PAGE TEXT
Scrivener for iOS

Today will be a day long remembered. It has seen the end of excuses for procrastination, and soon it will see the end of writing downtime forever.

I’m talking about the release of Scrivener for iOS.

I’ve been using the Windows version of Scrivener for years, and can’t imagine taking on a novel-length project without it. (Short stories I can do in Word, Notepad, draft emails in my Gmail outbox…) In fact, I’m not sure I’d be capable of writing a novel in anything other than Scrivener.

Let’s look at the stats:

  • Novels written without Scrivener: 0
  • Novels written with Scrivener: 7 (and a half)
  • Novels started without Scrivener but never finished: too many to count
  • Novels started with Scrivener but not finished: 1 (but I’m still working on it)
  • Novels written without Scrivener that ended up published: 0
  • Novels written with Scrivener that ended up published: 2

Well, I’m convinced.

My only problem was a lack of a mobile option. We have one desktop PC, which does the job, but going into the study feels a bit like work. Sometimes you just want to crank out a scene with the telly on in the background, or skim through some chapters and tweak some of the wording.

INFORMATION SHOWN
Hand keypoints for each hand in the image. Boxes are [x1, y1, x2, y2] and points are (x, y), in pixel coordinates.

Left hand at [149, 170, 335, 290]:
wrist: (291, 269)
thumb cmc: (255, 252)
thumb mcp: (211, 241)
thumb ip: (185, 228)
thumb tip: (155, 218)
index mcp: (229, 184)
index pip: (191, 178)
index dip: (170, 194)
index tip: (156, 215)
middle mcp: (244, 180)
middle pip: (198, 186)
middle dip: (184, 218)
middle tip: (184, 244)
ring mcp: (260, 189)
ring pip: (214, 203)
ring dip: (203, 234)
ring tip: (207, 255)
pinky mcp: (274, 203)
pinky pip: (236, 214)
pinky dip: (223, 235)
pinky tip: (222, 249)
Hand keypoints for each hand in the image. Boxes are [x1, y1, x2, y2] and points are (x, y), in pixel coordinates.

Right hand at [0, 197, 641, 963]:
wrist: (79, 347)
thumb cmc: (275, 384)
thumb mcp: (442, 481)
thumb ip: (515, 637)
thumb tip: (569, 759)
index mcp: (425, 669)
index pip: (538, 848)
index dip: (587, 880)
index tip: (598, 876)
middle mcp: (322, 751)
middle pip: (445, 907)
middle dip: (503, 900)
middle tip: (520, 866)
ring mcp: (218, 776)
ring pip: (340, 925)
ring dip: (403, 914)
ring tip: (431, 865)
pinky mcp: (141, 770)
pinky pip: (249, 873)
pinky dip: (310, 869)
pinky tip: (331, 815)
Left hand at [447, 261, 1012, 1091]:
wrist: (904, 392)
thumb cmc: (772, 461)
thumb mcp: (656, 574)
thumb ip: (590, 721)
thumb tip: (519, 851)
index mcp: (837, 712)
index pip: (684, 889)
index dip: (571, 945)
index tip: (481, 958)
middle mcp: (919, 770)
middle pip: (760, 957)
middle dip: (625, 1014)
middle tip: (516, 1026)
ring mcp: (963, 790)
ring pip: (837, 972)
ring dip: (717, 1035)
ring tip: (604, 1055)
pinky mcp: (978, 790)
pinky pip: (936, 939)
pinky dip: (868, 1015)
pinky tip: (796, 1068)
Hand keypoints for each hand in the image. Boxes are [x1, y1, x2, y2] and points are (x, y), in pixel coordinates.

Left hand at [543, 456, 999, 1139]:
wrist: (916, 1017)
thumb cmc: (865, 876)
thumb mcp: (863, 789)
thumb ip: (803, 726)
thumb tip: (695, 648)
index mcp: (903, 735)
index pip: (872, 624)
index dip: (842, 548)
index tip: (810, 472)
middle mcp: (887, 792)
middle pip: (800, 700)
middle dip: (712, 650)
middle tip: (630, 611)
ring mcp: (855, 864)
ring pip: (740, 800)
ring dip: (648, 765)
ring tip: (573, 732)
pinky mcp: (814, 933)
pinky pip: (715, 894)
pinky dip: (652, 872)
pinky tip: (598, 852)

REQUIREMENT A
Update the passage of the Scrivener for iOS text that opens with the words containing "Today will be" and closes with "(and a half)", putting "reasons" in place of "excuses".
REQUIREMENT B
According to the Scrivener for iOS text, how many novels written with Scrivener ended up published?

WRITTEN ANSWER A
Today will be a day long remembered. It has seen the end of reasons for procrastination, and soon it will see the end of writing downtime forever.

I’m talking about the release of Scrivener for iOS.

I’ve been using the Windows version of Scrivener for years, and can’t imagine taking on a novel-length project without it. (Short stories I can do in Word, Notepad, draft emails in my Gmail outbox…) In fact, I’m not sure I’d be capable of writing a novel in anything other than Scrivener.

Let’s look at the stats:

  • Novels written without Scrivener: 0
  • Novels written with Scrivener: 7 (and a half)

WRITTEN ANSWER B
Two.